1. General Statutes § 14-227b is commonly referred to as the implied consent statute. Santiago v. Commissioner of Motor Vehicles, 134 Conn. App. 668, 674, 39 A.3d 1224 (2012).Section § 14-227b provides in relevant part: “(a) Any person who operates a motor vehicle in this state shall be deemed to have given such person's consent to a chemical analysis of such person's blood, breath or urine and, if such person is a minor, such person's parent or parents or guardian shall also be deemed to have given their consent. ․“(c) If the person arrested refuses to submit to such test or analysis ․ the police officer, acting on behalf of the Commissioner of Motor Vehicles, shall immediately revoke and take possession of the motor vehicle operator's license ․ The police officer shall prepare a report of the incident and shall mail or otherwise transmit in accordance with this subsection the report and a copy of the results of any chemical test or analysis to the Department of Motor Vehicles within three business days. ․“(e) (1) ․ [T]he Commissioner of Motor Vehicles may suspend any operator's license or nonresident operating privilege of such person effective as of a date certain, which date shall be not later than thirty days after the date such person received notice of such person's arrest by the police officer. Any person whose operator's license or nonresident operating privilege has been suspended in accordance with this subdivision shall automatically be entitled to a hearing before the commissioner to be held in accordance with the provisions of chapter 54 and prior to the effective date of the suspension. The commissioner shall send a suspension notice to such person informing such person that such person's operator's license or nonresident operating privilege is suspended as of a date certain and that such person is entitled to a hearing prior to the effective date of the suspension and may schedule such hearing by contacting the Department of Motor Vehicles not later than seven days after the date of mailing of such suspension notice. ․”
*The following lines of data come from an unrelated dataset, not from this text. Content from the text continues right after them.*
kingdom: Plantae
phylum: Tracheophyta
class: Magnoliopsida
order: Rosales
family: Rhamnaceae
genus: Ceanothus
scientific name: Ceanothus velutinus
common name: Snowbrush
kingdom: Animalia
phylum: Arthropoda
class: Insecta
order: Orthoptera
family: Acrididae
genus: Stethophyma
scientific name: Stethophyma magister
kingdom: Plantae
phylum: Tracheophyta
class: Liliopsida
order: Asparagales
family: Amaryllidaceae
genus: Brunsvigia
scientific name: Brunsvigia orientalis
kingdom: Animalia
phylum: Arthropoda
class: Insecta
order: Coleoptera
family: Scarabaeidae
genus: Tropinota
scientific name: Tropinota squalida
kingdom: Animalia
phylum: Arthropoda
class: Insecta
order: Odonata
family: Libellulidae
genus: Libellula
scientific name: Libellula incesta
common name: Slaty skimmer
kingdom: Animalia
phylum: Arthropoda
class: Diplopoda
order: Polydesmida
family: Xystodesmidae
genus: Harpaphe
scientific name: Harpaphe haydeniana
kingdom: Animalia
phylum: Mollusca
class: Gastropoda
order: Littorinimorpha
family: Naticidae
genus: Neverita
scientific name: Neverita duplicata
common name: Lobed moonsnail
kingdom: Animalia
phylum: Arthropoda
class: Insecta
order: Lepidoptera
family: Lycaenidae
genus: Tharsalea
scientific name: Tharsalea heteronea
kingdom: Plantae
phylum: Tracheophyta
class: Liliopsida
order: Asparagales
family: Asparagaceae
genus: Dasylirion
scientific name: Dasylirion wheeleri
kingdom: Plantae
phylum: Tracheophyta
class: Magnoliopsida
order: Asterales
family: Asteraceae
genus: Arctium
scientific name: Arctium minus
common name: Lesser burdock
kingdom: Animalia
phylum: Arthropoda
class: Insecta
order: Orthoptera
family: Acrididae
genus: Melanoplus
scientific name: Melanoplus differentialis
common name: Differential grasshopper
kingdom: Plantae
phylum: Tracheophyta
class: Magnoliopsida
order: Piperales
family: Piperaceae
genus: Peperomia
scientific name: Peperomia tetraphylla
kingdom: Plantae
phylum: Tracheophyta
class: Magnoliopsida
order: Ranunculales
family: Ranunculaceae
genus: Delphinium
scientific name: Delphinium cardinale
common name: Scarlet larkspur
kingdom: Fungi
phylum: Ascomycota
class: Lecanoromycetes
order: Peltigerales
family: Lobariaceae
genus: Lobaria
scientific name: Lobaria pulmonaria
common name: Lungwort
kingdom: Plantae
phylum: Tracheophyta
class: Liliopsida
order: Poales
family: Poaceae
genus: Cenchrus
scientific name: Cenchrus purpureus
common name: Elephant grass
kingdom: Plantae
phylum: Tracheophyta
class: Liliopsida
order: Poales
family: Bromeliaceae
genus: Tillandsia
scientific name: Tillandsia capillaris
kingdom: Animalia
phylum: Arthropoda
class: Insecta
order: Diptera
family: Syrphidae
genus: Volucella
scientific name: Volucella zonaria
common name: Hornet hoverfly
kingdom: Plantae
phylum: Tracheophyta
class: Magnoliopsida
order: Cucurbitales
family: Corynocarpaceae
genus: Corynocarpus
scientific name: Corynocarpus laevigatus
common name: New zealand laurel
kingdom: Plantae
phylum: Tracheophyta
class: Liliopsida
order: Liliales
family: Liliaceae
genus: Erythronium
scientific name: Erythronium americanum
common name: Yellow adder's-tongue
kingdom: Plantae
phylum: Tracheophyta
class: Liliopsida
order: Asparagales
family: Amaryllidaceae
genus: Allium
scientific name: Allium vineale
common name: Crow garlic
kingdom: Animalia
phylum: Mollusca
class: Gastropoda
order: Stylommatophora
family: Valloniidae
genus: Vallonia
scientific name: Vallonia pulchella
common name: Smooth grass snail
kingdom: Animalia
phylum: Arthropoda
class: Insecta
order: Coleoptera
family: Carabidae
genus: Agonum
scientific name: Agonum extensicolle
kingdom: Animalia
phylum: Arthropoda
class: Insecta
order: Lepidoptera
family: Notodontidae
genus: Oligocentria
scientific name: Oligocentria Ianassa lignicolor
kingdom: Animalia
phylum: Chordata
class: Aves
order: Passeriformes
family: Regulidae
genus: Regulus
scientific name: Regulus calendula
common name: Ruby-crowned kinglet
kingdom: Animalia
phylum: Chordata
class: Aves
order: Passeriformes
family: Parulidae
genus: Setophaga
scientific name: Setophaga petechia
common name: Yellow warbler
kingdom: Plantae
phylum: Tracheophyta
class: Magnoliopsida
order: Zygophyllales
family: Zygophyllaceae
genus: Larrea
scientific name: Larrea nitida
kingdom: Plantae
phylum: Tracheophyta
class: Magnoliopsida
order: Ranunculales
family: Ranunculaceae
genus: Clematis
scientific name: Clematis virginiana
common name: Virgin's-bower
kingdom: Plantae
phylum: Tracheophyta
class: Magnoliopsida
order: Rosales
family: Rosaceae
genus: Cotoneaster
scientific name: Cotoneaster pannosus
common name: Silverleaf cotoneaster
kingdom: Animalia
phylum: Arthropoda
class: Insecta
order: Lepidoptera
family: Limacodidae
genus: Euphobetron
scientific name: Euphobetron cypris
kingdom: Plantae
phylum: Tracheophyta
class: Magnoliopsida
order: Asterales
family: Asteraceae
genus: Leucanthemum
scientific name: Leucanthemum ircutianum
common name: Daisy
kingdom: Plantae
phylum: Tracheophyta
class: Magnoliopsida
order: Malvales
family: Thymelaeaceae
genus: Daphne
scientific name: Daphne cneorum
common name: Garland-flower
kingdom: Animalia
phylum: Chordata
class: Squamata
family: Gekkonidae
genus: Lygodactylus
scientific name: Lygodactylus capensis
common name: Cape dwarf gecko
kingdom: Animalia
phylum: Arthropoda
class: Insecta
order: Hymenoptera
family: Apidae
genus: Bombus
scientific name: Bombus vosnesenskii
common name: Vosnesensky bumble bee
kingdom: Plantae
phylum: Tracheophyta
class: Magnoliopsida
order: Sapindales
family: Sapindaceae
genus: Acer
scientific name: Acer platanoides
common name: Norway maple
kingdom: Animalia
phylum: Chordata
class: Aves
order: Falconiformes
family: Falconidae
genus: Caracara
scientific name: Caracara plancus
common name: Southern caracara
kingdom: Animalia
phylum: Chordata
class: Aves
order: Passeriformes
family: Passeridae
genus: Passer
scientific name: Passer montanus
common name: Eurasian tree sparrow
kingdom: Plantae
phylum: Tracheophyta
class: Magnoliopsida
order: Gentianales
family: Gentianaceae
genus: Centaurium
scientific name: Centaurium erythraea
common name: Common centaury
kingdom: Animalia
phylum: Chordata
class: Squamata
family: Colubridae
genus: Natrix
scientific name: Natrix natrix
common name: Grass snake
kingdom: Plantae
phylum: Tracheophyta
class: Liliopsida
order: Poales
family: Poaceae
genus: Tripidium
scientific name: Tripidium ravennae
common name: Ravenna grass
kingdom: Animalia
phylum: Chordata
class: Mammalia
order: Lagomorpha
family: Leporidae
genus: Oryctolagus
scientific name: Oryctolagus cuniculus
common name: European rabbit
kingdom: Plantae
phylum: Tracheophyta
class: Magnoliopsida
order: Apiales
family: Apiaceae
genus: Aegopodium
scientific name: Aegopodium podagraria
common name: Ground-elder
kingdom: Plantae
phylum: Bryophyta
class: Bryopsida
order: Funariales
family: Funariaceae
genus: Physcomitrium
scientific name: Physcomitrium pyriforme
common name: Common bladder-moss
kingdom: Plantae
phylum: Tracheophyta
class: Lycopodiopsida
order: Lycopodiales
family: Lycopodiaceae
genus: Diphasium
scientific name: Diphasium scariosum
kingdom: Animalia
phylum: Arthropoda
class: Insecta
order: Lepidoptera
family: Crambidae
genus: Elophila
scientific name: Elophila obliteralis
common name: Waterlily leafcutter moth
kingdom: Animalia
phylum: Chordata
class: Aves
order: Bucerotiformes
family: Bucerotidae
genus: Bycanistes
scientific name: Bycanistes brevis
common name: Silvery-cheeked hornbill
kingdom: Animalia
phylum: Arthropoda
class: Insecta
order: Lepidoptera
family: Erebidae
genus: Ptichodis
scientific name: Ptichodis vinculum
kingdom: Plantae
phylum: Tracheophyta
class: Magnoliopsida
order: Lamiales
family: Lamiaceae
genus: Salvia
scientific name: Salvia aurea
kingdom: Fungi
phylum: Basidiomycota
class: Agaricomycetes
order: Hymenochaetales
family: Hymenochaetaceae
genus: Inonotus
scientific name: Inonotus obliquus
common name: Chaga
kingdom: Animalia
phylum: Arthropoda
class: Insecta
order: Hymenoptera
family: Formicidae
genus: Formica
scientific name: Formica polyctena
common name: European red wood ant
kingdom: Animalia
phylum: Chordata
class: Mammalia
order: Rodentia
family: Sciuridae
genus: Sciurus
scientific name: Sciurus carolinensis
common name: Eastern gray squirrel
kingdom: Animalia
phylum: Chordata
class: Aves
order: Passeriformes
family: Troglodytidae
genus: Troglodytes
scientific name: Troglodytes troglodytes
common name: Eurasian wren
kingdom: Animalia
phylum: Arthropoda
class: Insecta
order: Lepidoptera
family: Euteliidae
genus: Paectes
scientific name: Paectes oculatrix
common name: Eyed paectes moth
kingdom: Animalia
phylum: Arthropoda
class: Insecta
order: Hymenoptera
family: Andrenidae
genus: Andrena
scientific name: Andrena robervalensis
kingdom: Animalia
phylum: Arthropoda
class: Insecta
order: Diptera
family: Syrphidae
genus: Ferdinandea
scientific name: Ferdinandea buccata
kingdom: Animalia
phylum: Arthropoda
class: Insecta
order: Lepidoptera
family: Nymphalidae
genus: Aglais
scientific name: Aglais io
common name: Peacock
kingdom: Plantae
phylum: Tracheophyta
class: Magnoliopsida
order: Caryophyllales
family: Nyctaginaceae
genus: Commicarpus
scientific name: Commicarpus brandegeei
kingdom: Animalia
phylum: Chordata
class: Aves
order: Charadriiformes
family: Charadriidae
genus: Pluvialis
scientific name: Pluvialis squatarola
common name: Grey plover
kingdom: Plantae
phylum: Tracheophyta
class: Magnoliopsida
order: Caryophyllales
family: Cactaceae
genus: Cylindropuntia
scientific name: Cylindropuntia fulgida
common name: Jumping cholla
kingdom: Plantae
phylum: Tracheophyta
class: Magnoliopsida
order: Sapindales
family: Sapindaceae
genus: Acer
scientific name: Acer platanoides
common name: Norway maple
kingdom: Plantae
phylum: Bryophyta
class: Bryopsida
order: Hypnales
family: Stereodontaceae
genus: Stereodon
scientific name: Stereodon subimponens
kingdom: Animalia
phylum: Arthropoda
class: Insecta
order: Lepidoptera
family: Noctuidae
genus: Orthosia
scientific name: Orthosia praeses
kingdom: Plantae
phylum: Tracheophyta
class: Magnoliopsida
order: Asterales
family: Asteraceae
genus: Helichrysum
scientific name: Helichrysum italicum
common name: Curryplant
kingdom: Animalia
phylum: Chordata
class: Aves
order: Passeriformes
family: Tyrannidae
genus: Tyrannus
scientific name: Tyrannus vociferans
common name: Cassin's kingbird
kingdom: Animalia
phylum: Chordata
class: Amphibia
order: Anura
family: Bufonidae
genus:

2. General Statutes § 14-227a (a) provides in relevant part: “No person shall operate a motor vehicle while under the influence of intoxicating liquor or any drug or both. A person commits the offense of operating a motor vehicle while under the influence of intoxicating liquor or any drug or both if such person operates a motor vehicle (1) while under the influence of intoxicating liquor or any drug or both, or (2) while such person has an elevated blood alcohol content. ․”
3. The plaintiff also was charged with evading responsibility in violation of General Statutes § 14-224 (a) and (b), and failure to drive right in violation of General Statutes § 14-230. Those charges are not at issue in this appeal.